# Directive:
State only the number of lines in the rows below that contain the word "Tania".
*** Recorded data ***
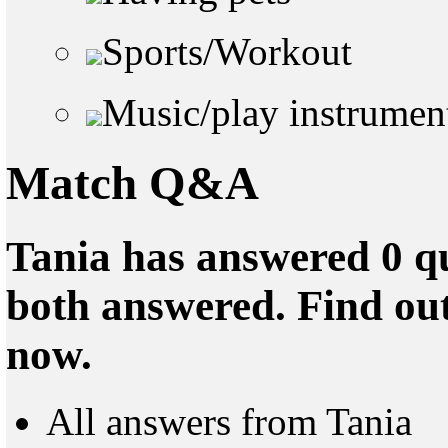
Sports/Workout
Music/play instrumen
Match Q&A
Tania has answered 0 qu
both answered. Find ou
now.
All answers from Tania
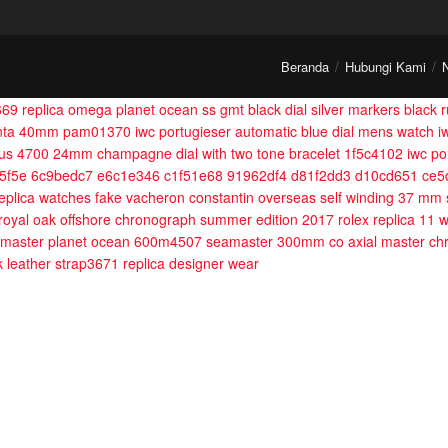
Beranda
Hubungi Kami
669
replica omega planet ocean ss gmt black dial silver markers black
ranta 40mm pam01370
iwc portugieser automatic blue dial mens watch 
ilus 4700 24mm champagne dial with two tone bracelet 1f5c4102
iwc po
5f5e 6c9bedc7 e6c1e346 c1f51e68 91962df4 d81f2dd3 d10cd651 ce
eplica watches fake vacheron constantin overseas self winding 37 mm 
 royal oak offshore chronograph summer edition 2017
rolex replica 11
amaster planet ocean 600m4507
seamaster 300mm co axial master ch
ck leather strap3671
replica designer wear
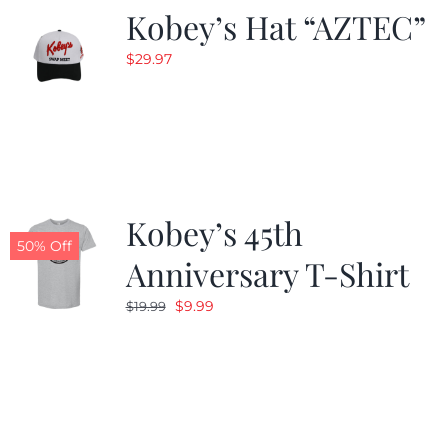
Kobey’s Hat “AZTEC”
$
29.97
Kobey’s 45th
50% Off
Anniversary T-Shirt
Original
Current
$
9.99
$
19.99
price
price
was:
is:
$19.99.
$9.99.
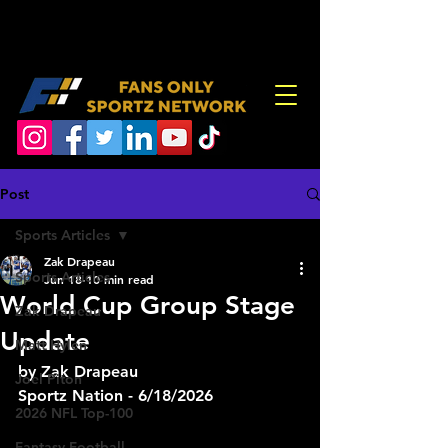
Post
Sports Articles
Zak Drapeau
Sports Articles
Jun 18
10 min read
World Cup Group Stage
Zak Drapeau
Update
Matt Hylen
by Zak Drapeau
Joel Piton
Sportz Nation - 6/18/2026
2026 NFL Top-100
Fantasy Football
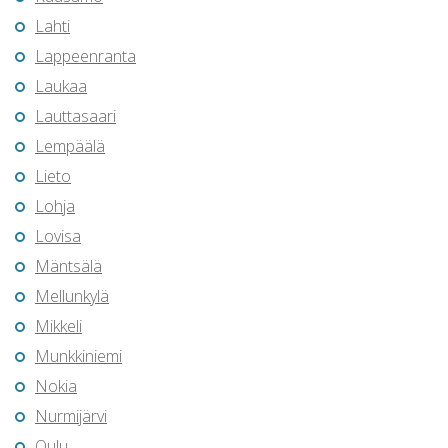
Lahti
Lappeenranta
Laukaa
Lauttasaari
Lempäälä
Lieto
Lohja
Lovisa
Mäntsälä
Mellunkylä
Mikkeli
Munkkiniemi
Nokia
Nurmijärvi
Oulu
***
# Exercise solution:
2